(Chart understanding data)
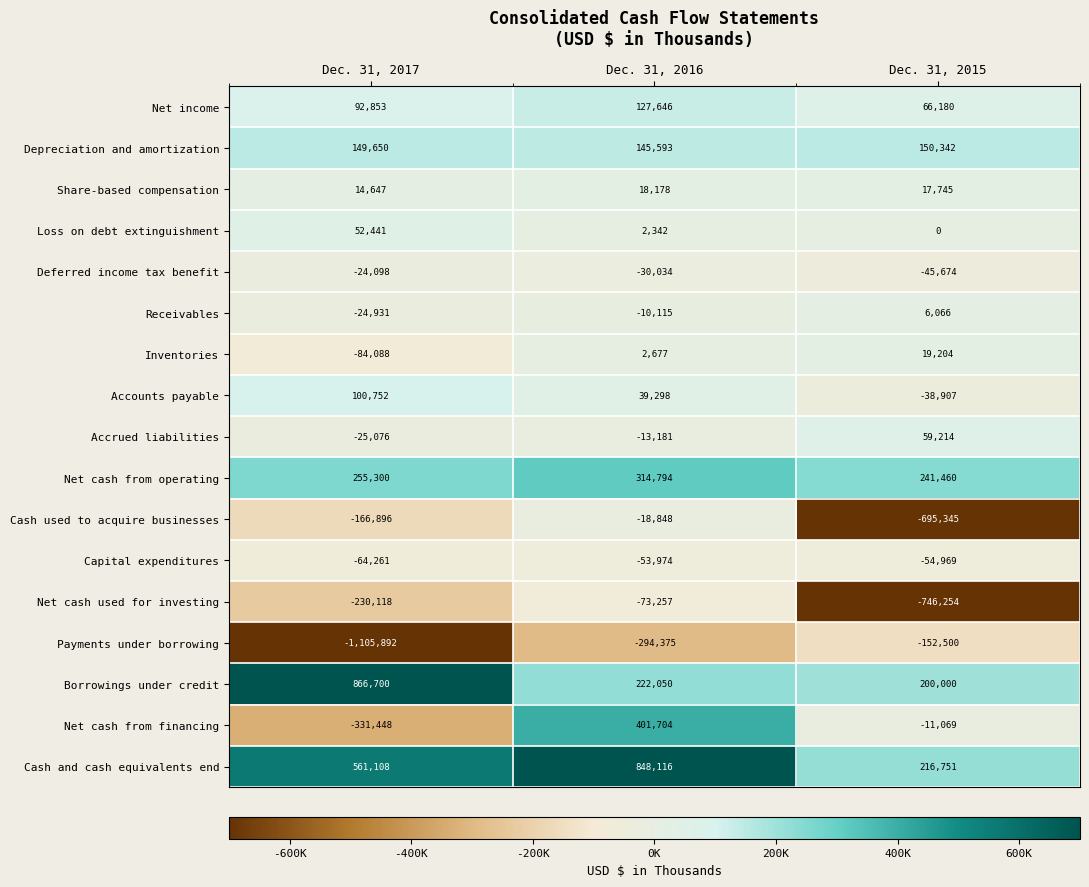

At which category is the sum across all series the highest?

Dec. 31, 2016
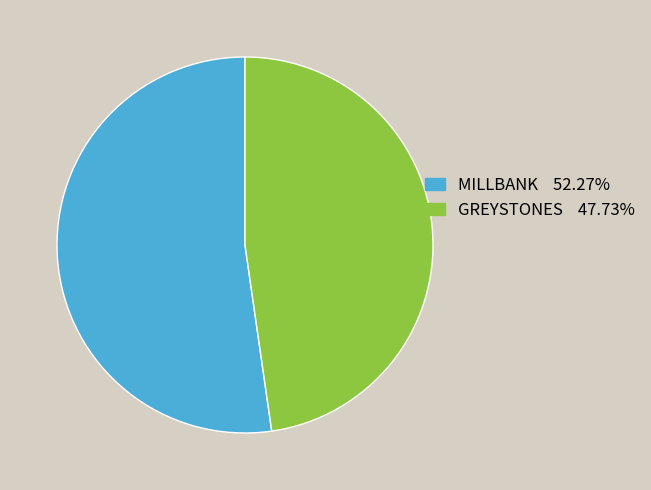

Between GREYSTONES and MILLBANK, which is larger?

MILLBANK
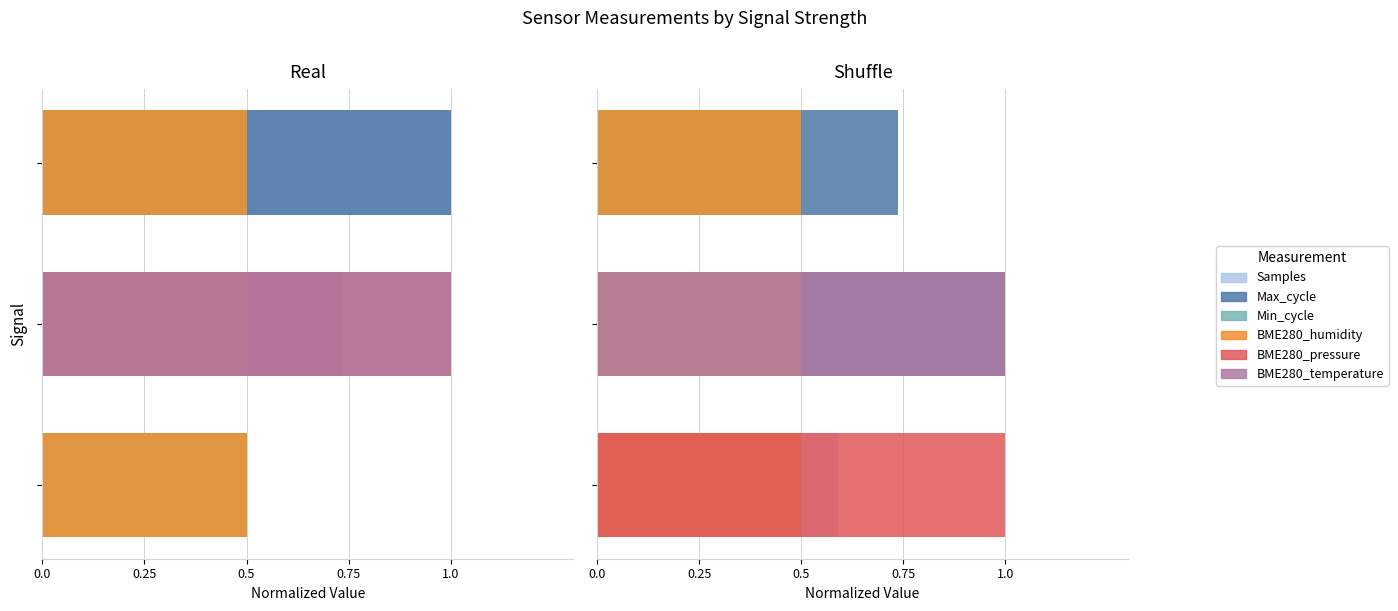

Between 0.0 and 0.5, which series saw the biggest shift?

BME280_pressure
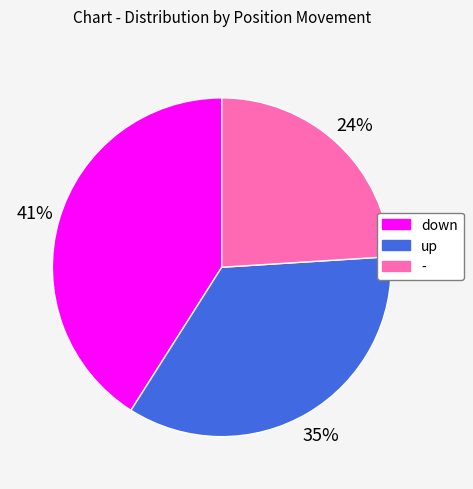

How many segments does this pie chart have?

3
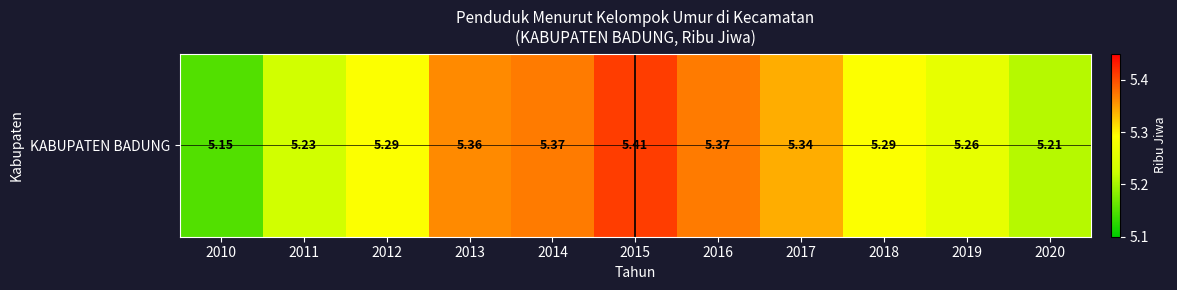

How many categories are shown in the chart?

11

-- Task instructions --
Could you reproduce the listing word for word, from the line with "BME280_pressure" through the end of the listing? Leave the pictures out.

-- Answer to the exercise --
BME280_pressure

How many segments does this pie chart have?

3

How many categories are shown in the chart?

11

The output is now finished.